La révolution sociale du XIX° siècle ne peut pas tirer sa poésie du passé, mais seulement de l'avenir. Elle ne peut pas commencer avec elle-même avant d'avoir liquidé complètement toute superstition à l'égard du passé. Les révolutions antérieures avaient besoin de réminiscences historiques pour se dissimuler à elles-mêmes leur propre contenu. La révolution du XIX° siècle doit laisser les morts enterrer leurs morts pour réaliser son propre objet. Autrefois, la phrase débordait le contenu, maintenant, c'est le contenu qui déborde la phrase.

La révolution de Février fut un coup de main réussi par surprise contre l'ancienne société, et le peuple considéra ce coup de main heureux comme un événement historique ouvrant une nouvelle époque. Le 2 décembre, la révolution de Février est escamotée par le tour de passe-passe d'un tricheur, et ce qui semble avoir été renversé, ce n'est plus la monarchie, ce sont les concessions libérales qui lui avaient été arrachées au prix de luttes séculaires. Au lieu que la société elle-même se soit donné un nouveau contenu, c'est l'État qui paraît seulement être revenu à sa forme primitive, à la simple domination insolente du sabre et du goupillon.
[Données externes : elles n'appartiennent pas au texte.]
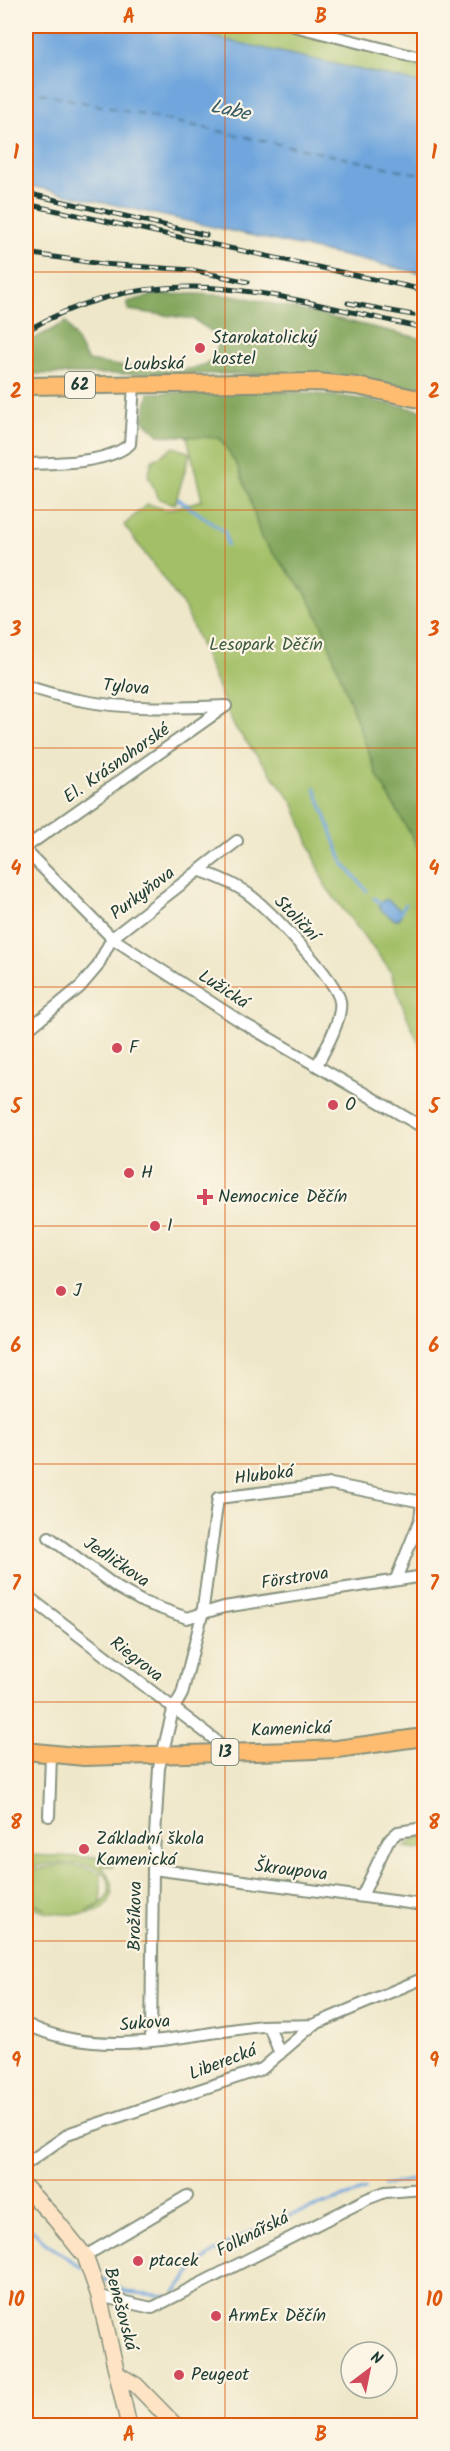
<svg xmlns="http://www.w3.org/2000/svg" width="450" height="2451" viewBox="0 0 450 2451" font-family="Kalam,sans-serif">
	<rect width="100%" height="100%" fill="#fcf5e5"/>
	<filter id="ink" filterUnits="userSpaceOnUse"><feTurbulence type="fractalNoise" baseFrequency=".0167" numOctaves="2"/><feDisplacementMap in="SourceGraphic" scale="12" xChannelSelector="R" yChannelSelector="G"/><feConvolveMatrix kernelMatrix="1 2 1 2 8 2 1 2 1" color-interpolation-filters="sRGB"/></filter>
	<filter id="wash" filterUnits="userSpaceOnUse"><feTurbulence type="fractalNoise" baseFrequency=".008" numOctaves="4" result="noise"/><feDisplacementMap in="SourceGraphic" scale="24" xChannelSelector="R" yChannelSelector="G"/><feGaussianBlur stdDeviation="1.35" result="paint"/><feColorMatrix in="noise" values="0 0 0 0 0 0 0 0 0 0 0 0 0 0 0 0 0 1.4 0 .05"/><feComposite in="paint" operator="in"/></filter>
	<g filter="url(#wash)">
		<rect width="100%" height="100%" fill="#efe7c9"/>
		<path fill="#a3c067" stroke="#617e4e" stroke-width="1.5" d="M162 26H271L366 49 424 68V84Z
			M187 436 220 438 237 465 249 495 261 538 305 592 320 620 377 775 424 858V1055L405 1012 390 970 326 887 293 802 234 726 185 608 124 525 147 504 168 510 202 500Z
			M174 447 190 453 175 504 159 499 148 476 152 461Z
			M424 1835V1850L404 1847 419 1836Z
			M26 1855 113 1858V1866H102L112 1882C115 1915 90 1915 65 1914 50 1913 36 1914 26 1901V1891L31 1902 46 1909 33 1902 34 1871C56 1863 80 1864 101 1873V1904L86 1911C106 1908 119 1884 100 1870 91 1863 46 1861 36 1867 30 1870 28 1876 26 1882V1872L34 1863H26Z"/>
		<path fill="#82a65c" stroke="#507248" stroke-width="1.5" d="M194 294 239 296 424 339V390L327 374H26V343L66 322 88 361C117 365 192 381 213 358 218 352 218 343 219 336L193 319 128 310 127 302 154 295Z
			M244 390C306 391 364 397 424 411V858L377 775 320 620 305 592 261 538 249 495 237 465 220 438 159 435 143 420 149 393Z"/>
		<path fill="#70a6dd" stroke="#487288" stroke-width="1.5" d="M26 26H162L424 84V274L26 185Z
			M384 900H388L402 911 400 918 395 920 381 910 379 905Z"/>
		<g fill="none" stroke-linecap="round" stroke-linejoin="round">
			<path stroke="#70a6dd" stroke-width="3" d="M178 499 225 532 227 545
				M315 788 343 863 367 891
				M374 898 383 905
				M416 903 424 902
				M400 913 405 904
				M384 2185 424 2178
				M26 2224 44 2242 82 2268
				M104 2279 127 2292 167 2296
				M175 2292C184 2282 192 2269 203 2261 249 2224 310 2210 365 2190"/>
			<path stroke="#375c67" stroke-width="1.5" stroke-dasharray="8 6" stroke-linecap="butt" d="M26 90 424 175"/>
		</g>
	</g>
	<g filter="url(#ink)">
		<g fill="none" stroke-linecap="round" stroke-linejoin="round">
			<defs>
				<path id="street" d="M294 26 424 59
					M26 464C55 463 107 464 130 444L134 385
					M26 686C43 691 61 697 79 700 127 710 178 708 226 706
					M26 847 226 706
					M26 851 112 938 243 1023 424 1128
					M201 871C218 877 236 884 251 896 270 911 336 979 340 1001 343 1018 325 1050 317 1065
					M26 1031 80 987 97 967 112 938 237 841
					M49 1537 118 1588 143 1602 187 1618 224 1607 424 1576
					M26 1595 214 1739 225 1752
					M49 1816 51 1755
					M153 1869 424 1905
					M362 1896 388 1841 398 1832 424 1828
					M26 2024C100 2061 184 2034 262 2026 279 2025 296 2026 313 2025
					M269 2026 280 2054
					M151 2041 153 1869 159 1768 173 1710 182 1694 202 1615 218 1498 331 1484 422 1502 420 1520 396 1579
					M26 2164 70 2133 262 2069 313 2025 424 1978
					M85 2256 187 2196
					M99 2296 152 2308 367 2199 385 2192 424 2189"/>
				<path id="secondary" d="M26 2188 55 2219 85 2256 99 2296 129 2426
					M117 2374 136 2385 176 2426"/>
				<path id="primary" d="M26 386 318 382 357 386 424 400
					M26 1751 84 1757 293 1751 337 1749 424 1737"/>
			</defs>
			<use href="#street" stroke="#87927e" stroke-width="14"/>
			<use href="#secondary" stroke="#87927e" stroke-width="18"/>
			<use href="#primary" stroke="#87927e" stroke-width="20"/>
			<use href="#street" stroke="#fff" stroke-width="10"/>
			<use href="#secondary" stroke="#fee4c5" stroke-width="15"/>
			<use href="#primary" stroke="#fdbc6f" stroke-width="16"/>
			<defs>
				<path id="rail" d="M26 193 206 235
					M26 204 424 290
					M26 253 102 264 192 270 248 282
					M348 303 413 315
					M26 331C164 251 281 299 424 328"/>
			</defs>
			<use href="#rail" stroke="#1f3d34" stroke-width="5"/>
			<use href="#rail" stroke="#fcf5e5" stroke-width="3" stroke-dasharray="9" stroke-linecap="butt"/>
		</g>
	</g>
	<path fill="none" stroke="#de580e" stroke-width="1.5" stroke-opacity="0.55" d="M225 26V2426M26 272H424M26 510H424M26 748H424M26 987H424M26 1226H424M26 1464H424M26 1702H424M26 1941H424M26 2180H424"/>
	<g fill="#d1495b" stroke="#fcf5e5" stroke-width="2">
		<circle cx="200" cy="348" r="6"/>
		<circle cx="117" cy="1048" r="6"/>
		<circle cx="333" cy="1105" r="6"/>
		<circle cx="129" cy="1173" r="6"/>
		<path d="M202 1188h6v6h6v6h-6v6h-6v-6h-6v-6h6z"/>
		<circle cx="155" cy="1226" r="6"/>
		<circle cx="61" cy="1291" r="6"/>
		<circle cx="84" cy="1849" r="6"/>
		<circle cx="138" cy="2261" r="6"/>
		<circle cx="216" cy="2316" r="6"/>
		<circle cx="179" cy="2375" r="6"/>
	</g>
	<g text-anchor="middle" dominant-baseline="central" stroke-width="4.5" stroke-linejoin="round" paint-order="stroke">
		<g fill="#fcf5e5" stroke="#617469" stroke-width="1.5">
			<rect x="65" y="372" width="30" height="26" rx="4.5"/>
			<rect x="211.5" y="1739" width="27" height="26" rx="4.5"/>
		</g>
		<g font-size="16" font-weight="bold" fill="#1f3d34">
			<text x="80" y="385">62</text>
			<text x="225" y="1752">13</text>
		</g>
		<g font-size="18" fill="#1f3d34" stroke="#fcf5e5" text-anchor="start">
			<text x="212" y="338">Starokatolický<tspan x="212" dy="21">kostel</tspan></text>
			<text x="129" y="1048">F</text>
			<text x="345" y="1105">O</text>
			<text x="141" y="1173">H</text>
			<text x="218" y="1197">Nemocnice Děčín</text>
			<text x="167" y="1226">I</text>
			<text x="73" y="1291">J</text>
			<text x="96" y="1839">Základní škola<tspan x="96" dy="21">Kamenická</tspan></text>
			<text x="150" y="2261">ptacek</text>
			<text x="228" y="2316">ArmEx Děčín</text>
			<text x="191" y="2375">Peugeot</text>
		</g>
		<g font-size="18" fill="#1f3d34" stroke="#fcf5e5">
			<text transform="translate(154 365) rotate(-1)">Loubská</text>
			<text transform="translate(126 688) rotate(5)">Tylova</text>
			<text transform="translate(117 764) rotate(-35)">El. Krásnohorské</text>
			<text transform="translate(143 894) rotate(-37)">Purkyňova</text>
			<text transform="translate(296 919) rotate(46)">Stoliční</text>
			<text transform="translate(223 990) rotate(33)">Lužická</text>
			<text transform="translate(264 1476) rotate(-7)">Hluboká</text>
			<text transform="translate(116 1563) rotate(34)">Jedličkova</text>
			<text transform="translate(295 1579) rotate(-9)">Förstrova</text>
			<text transform="translate(136 1660) rotate(38)">Riegrova</text>
			<text transform="translate(291 1730) rotate(-2)">Kamenická</text>
			<text transform="translate(291 1871) rotate(7)">Škroupova</text>
			<text transform="translate(136 1916) rotate(-89)">Brožíkova</text>
			<text transform="translate(145 2024) rotate(-5)">Sukova</text>
			<text transform="translate(223 2063) rotate(-21)">Liberecká</text>
			<text transform="translate(253 2235) rotate(-27)">Folknářská</text>
			<text transform="translate(120 2309) rotate(75)">Benešovská</text>
		</g>
		<g font-size="18" fill="#405e41" stroke="#fcf5e5">
			<text x="266" y="645">Lesopark Děčín</text>
		</g>
		<g font-size="20" font-style="italic" fill="#375c67" stroke="#fcf5e5">
			<text transform="translate(230 111) rotate(12)">Labe</text>
		</g>
	</g>
	<rect width="450" height="2451" fill="none" stroke="#fcf5e5" stroke-width="66"/>
	<g transform="translate(369 2370) rotate(32)"><circle r="28" fill="#fcf5e5" stroke="#a4ab9e" stroke-width="1.5"/>
	<path d="M0-4.5L10 22L0 15L-10 22Z" fill="#d1495b"/>
	<text y="-9" font-size="16" font-weight="bold" text-anchor="middle" fill="#1f3d34">N</text>
	</g>
	<rect x="33" y="33" width="384" height="2385" fill="none" stroke="#de580e" stroke-width="2"/>
	<g font-size="20" text-anchor="middle" font-weight="bold" fill="#de580e">
		<text x="129" y="23">A</text>
		<text x="321" y="23">B</text>
		<text x="16" y="159">1</text>
		<text x="434" y="159">1</text>
		<text x="16" y="398">2</text>
		<text x="434" y="398">2</text>
		<text x="16" y="636">3</text>
		<text x="434" y="636">3</text>
		<text x="16" y="875">4</text>
		<text x="434" y="875">4</text>
		<text x="16" y="1113">5</text>
		<text x="434" y="1113">5</text>
		<text x="16" y="1352">6</text>
		<text x="434" y="1352">6</text>
		<text x="16" y="1590">7</text>
		<text x="434" y="1590">7</text>
		<text x="16" y="1829">8</text>
		<text x="434" y="1829">8</text>
		<text x="16" y="2067">9</text>
		<text x="434" y="2067">9</text>
		<text x="16" y="2306">10</text>
		<text x="434" y="2306">10</text>
		<text x="129" y="2441">A</text>
		<text x="321" y="2441">B</text>
	</g>
</svg>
C'est ainsi qu'au coup de main de février 1848 répond le «coup de tête» de décembre 1851. Aussi vite perdu que gagné. Malgré tout, la période intermédiaire ne s'est pas écoulée en vain. Au cours des années 1848 à 1851, la société française, par une méthode plus rapide, parce que révolutionnaire, a rattrapé les éludes et les expériences qui, si les événements s'étaient développés de façon régulière, pour ainsi dire académique, eussent dû précéder la révolution de Février au lieu de la suivre, pour qu'elle fût autre chose qu'un simple ébranlement superficiel. La société semble être actuellement revenue à son point de départ. En réalité, c'est maintenant seulement qu'elle doit se créer son point de départ révolutionnaire, c'est-à-dire la situation, les rapports, les conditions qui, seuls, permettent une révolution sociale sérieuse.